By Mark McCullough – Senior Technical Consultant
User Account Management (UAM) is a hard problem. Many people have tried to simplify this problem down to “Just use AD”, but that isn’t a one-size solution, nor does it address most of the issues of UAM.
To have an effective UAM framework requires cooperation from multiple departments. HR, for example, needs to provide the list of who is in the organization, when people leave. You need a clear system inventory.
Even the way to structure requests needs consideration, especially as many sites and tools have moved toward role-based account management.
Once the structure is in place, the actual request framework can begin. A number of details should be identified in each request, enough to reconstruct four years later when your new sysadmin is preparing to transition an application to a new server, “Why are there active accounts named jsmith and dsix on this server with full access to oracle?” Avoiding such situations because jsmith left the company three years ago and dsix was a user who transferred to another department last year and never was supposed to have access to oracle is also critical.

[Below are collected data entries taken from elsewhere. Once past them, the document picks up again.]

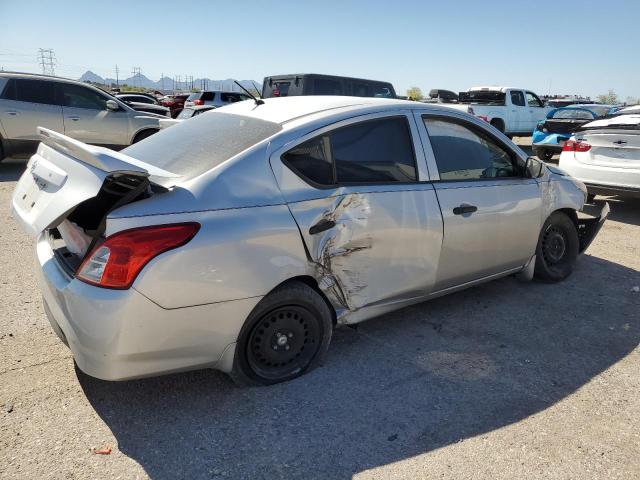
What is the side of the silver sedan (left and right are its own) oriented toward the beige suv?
left

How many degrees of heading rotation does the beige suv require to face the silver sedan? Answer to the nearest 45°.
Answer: approximately 90° to its right

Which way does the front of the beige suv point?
to the viewer's right

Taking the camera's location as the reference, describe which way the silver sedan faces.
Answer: facing away from the viewer and to the right of the viewer

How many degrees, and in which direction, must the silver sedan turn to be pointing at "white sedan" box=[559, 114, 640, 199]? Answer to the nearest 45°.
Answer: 0° — it already faces it

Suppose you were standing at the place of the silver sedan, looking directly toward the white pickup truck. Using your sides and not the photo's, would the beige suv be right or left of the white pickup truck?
left

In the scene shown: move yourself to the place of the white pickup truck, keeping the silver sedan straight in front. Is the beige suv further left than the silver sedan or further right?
right

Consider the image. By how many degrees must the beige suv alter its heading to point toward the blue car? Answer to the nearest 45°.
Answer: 0° — it already faces it

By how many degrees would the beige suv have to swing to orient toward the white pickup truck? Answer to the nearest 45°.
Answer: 0° — it already faces it

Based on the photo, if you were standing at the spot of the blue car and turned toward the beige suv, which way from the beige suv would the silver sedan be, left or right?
left
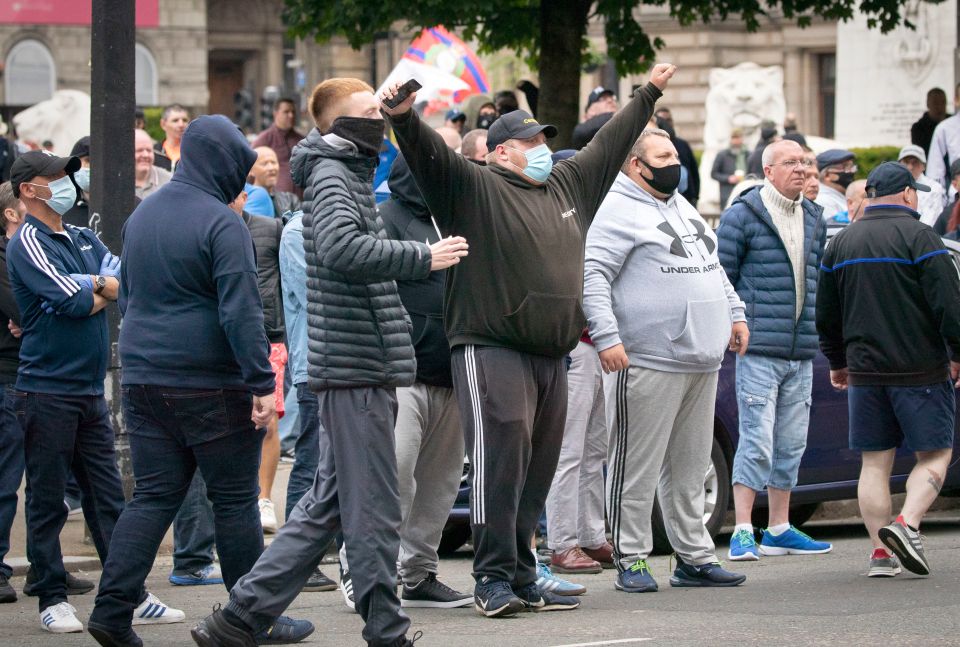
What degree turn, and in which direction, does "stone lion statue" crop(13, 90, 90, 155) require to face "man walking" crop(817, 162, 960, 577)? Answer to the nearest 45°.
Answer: approximately 90° to its left

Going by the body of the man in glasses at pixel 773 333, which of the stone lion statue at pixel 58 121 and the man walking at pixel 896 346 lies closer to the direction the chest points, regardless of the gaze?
the man walking

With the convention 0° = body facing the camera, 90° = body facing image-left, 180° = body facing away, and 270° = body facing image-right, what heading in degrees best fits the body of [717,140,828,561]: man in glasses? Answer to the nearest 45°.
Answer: approximately 315°

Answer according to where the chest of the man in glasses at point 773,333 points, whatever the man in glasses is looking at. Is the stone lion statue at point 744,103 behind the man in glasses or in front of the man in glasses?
behind

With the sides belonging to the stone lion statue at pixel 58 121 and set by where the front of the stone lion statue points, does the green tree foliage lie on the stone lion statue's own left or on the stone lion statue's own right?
on the stone lion statue's own left

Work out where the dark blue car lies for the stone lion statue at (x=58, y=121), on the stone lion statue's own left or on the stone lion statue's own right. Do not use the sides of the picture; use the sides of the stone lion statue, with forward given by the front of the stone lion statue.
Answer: on the stone lion statue's own left

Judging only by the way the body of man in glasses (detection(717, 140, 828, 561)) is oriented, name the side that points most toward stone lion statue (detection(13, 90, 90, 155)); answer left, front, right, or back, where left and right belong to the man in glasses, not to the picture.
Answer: back
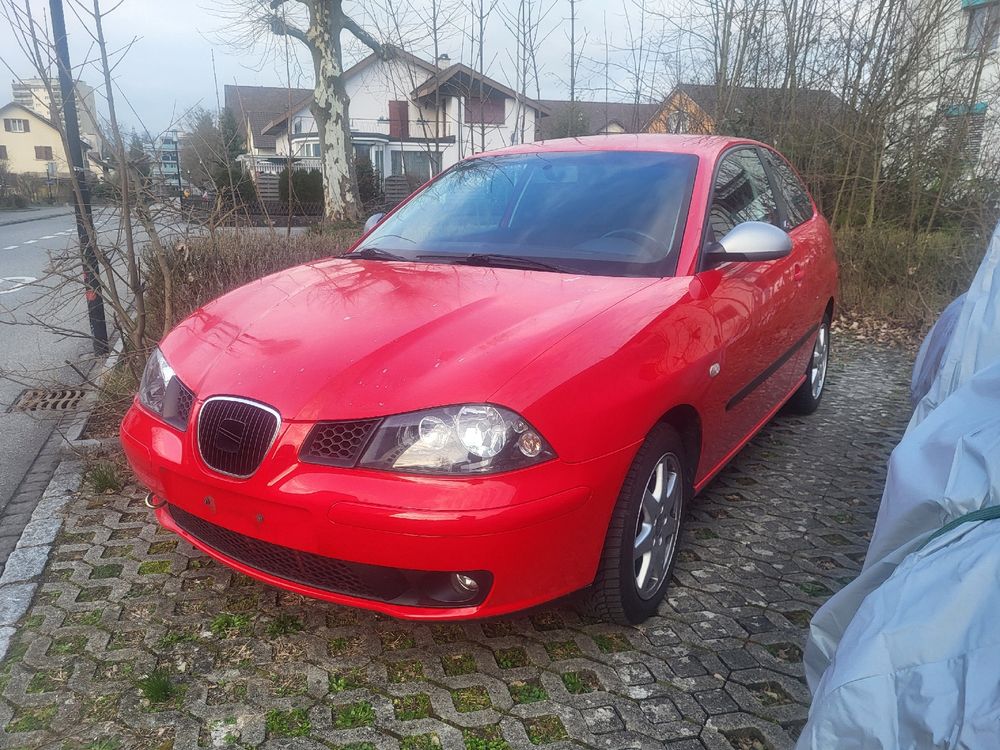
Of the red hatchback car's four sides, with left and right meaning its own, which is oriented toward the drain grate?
right

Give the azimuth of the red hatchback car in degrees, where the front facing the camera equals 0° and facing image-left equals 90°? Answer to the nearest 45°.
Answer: approximately 45°

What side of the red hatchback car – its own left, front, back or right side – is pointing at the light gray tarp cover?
left

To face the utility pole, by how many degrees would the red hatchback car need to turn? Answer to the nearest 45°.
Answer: approximately 90° to its right

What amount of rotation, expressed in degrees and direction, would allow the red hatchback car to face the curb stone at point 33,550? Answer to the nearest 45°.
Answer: approximately 45° to its right

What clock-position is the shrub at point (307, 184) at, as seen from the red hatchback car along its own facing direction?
The shrub is roughly at 4 o'clock from the red hatchback car.

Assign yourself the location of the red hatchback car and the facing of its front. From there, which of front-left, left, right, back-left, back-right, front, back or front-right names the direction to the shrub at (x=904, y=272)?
back

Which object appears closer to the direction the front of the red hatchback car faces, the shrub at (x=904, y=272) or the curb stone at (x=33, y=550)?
the curb stone
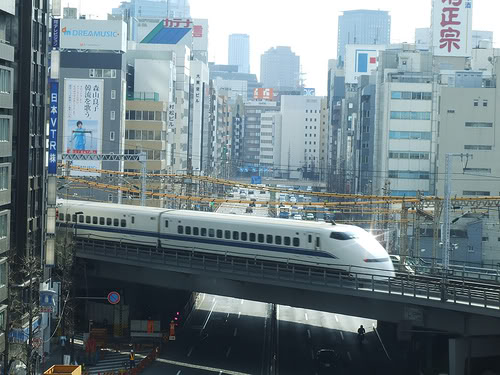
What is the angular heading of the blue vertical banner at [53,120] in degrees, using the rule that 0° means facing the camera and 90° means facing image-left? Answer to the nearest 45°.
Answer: approximately 0°

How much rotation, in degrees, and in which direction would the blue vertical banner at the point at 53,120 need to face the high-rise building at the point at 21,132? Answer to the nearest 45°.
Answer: approximately 45° to its right
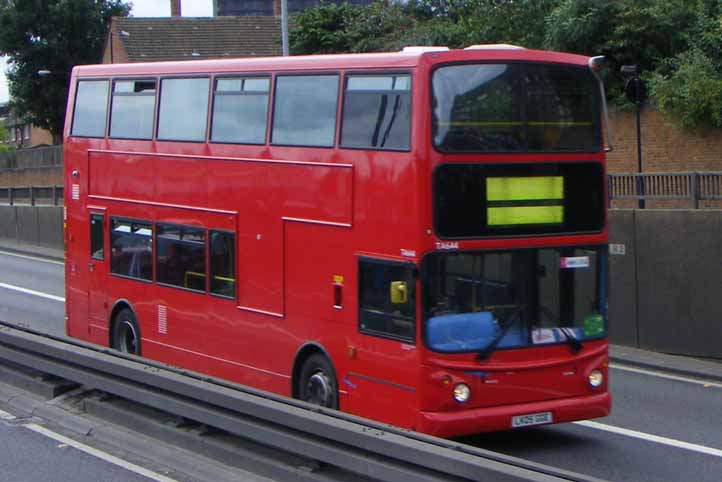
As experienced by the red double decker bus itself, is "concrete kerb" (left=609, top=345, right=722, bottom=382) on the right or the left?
on its left

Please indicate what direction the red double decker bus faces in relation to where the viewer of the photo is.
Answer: facing the viewer and to the right of the viewer

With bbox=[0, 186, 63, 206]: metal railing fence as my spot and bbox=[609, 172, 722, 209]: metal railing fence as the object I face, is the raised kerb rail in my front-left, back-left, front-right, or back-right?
front-right

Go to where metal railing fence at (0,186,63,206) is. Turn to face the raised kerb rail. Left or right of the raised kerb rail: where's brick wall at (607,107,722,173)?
left

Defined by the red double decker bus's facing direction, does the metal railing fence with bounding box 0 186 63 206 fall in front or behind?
behind

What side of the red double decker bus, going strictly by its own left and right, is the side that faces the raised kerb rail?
right

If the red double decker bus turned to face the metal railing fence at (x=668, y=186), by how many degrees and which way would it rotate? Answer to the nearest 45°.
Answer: approximately 90° to its left

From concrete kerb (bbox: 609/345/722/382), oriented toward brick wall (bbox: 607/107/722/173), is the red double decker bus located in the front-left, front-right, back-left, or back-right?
back-left

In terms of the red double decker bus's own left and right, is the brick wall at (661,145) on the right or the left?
on its left
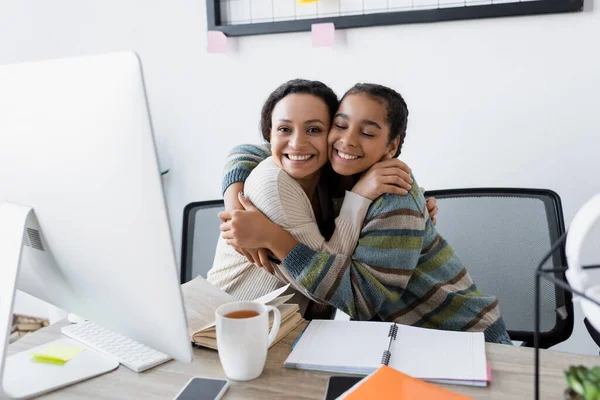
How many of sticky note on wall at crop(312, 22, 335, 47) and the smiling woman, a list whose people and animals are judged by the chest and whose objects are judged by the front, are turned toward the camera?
2

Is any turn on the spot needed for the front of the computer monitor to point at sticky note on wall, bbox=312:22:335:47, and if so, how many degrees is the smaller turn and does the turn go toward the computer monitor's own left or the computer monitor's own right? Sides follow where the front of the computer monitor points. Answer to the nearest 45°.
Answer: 0° — it already faces it
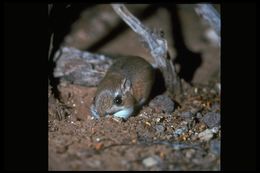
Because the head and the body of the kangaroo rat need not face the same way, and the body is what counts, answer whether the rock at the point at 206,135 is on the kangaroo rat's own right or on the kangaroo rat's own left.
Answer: on the kangaroo rat's own left

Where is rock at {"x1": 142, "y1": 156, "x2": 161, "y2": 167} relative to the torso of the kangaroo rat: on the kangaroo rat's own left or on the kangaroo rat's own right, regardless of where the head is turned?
on the kangaroo rat's own left

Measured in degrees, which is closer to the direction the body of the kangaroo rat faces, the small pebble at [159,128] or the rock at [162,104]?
the small pebble

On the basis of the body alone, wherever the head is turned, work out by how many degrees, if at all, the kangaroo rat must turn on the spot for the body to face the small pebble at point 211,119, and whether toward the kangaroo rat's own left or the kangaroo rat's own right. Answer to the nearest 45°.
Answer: approximately 90° to the kangaroo rat's own left

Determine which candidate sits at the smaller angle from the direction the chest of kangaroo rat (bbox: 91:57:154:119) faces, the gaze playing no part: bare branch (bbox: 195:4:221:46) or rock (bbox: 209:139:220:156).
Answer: the rock

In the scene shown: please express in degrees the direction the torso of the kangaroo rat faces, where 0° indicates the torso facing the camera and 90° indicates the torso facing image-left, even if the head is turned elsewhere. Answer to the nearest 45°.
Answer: approximately 45°

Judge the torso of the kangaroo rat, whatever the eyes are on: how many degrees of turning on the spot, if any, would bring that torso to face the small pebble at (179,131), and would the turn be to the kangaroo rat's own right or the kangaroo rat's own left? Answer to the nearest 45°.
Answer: approximately 90° to the kangaroo rat's own left

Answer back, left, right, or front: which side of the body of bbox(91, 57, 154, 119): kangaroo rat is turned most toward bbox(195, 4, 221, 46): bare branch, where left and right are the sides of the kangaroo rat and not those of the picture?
back

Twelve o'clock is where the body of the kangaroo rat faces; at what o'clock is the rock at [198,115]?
The rock is roughly at 8 o'clock from the kangaroo rat.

Account provisioning, which many people suggest using Active Directory for, has many caveats; even though for many, AD may be the right choice, it isn’t always the right choice. Authentication also needs to be considered. Passwords are a constant bane of users and support staff alike, despite their long tradition. The FTE hour cost of supporting passwords with the inevitable forgotten passwords every week may cause those alternative solutions, even pricier options like hardware tokens, to look quite attractive.
Above all, when building a UAM framework, sit down, think about each step in the process, and get management support. This isn’t an easy problem.